March 10, 2017 / 2:00 PM / 5 months ago

Canada adds more jobs than expected in February, full-time hiring jumps

Overhead view of the 2014 Spring National Job Fair and Training Expo in Toronto, April 3, 2014.Aaron Harris

OTTAWA (Reuters) - Canada added more jobs than expected in February, extending the labor market's recent strong run as full-time hiring jumped, tempering concerns about deteriorating job quality after an increase in part-time work last year.

A decline in the number of people looking for work also sent the unemployment rate down to 6.6 percent from 6.8 percent, which tied with January 2015 for the lowest rate since October 2008, just as the global financial crisis hit.

Economists said the figures were unlikely to alter the Bank of Canada's cautious stance, though some said they may make it more difficult for the central bank to continue to downplay recent strength in the labor market.
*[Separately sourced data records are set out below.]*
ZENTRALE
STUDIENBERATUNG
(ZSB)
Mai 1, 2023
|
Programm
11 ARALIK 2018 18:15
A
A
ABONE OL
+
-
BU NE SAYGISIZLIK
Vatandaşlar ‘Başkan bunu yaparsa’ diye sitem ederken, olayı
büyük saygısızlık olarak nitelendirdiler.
"The good times keep on rolling for the Canadian labor market and the quality of employment also looks a little bit firmer this month," said Nick Exarhos, economist at CIBC Capital Markets.

Employers added 15,300 jobs last month, Statistics Canada said on Friday, topping economists' expectations for 2,500. The gain was driven by a hefty 105,100 increase in full-time hiring, offseting a 89,800 drop in part-time positions.

The Canadian dollar strengthened against the greenback following the report [CAD/], while the benchmark share index .GSPTSE was up 0.3 percent in early trade.

Hiring was strongest in the service sectors, including a 19,100 increase in trade, while public administration rose by 11,900. Public administration has created 65,200 new positions since last February as federal and local government hiring has increased, the agency said.

Strong gains in Canada comes on a day when U.S. employment data beat expectations and wages grinded higher, which could give the Federal Reserve the green light to raise interest rates next week..

In its policy statement earlier this month, the Canadian central bank pointed again to persistent slack in the labor market and left interest rates unchanged at 0.50 percent.

Stefane Marion, chief economist and strategist at National Bank of Canada, said he thought that story was running its course.

"It will be very interesting to see how the Bank of Canada spins this in its upcoming Monetary Policy Report," Marion said.

With wage growth muted and hours worked declining, others said the bank would continue to point to weaker details underlying the labor market.

Average hourly wages for permanent employees rose 1.1 percent from a year ago, a slightly stronger pace than the 1.0 percent annual pace seen in January. Average weekly hours worked decreased to 35.7 from 35.9.

"What (the Bank of Canada) has been telling us is look at the evidence of slack, and one of the metrics to look at is earnings trends," said Jimmy Jean, senior economist at Desjardins.

"There's no real improvement on that front. I don't think this is a report that changes the narrative from Bank of Canada's perspective."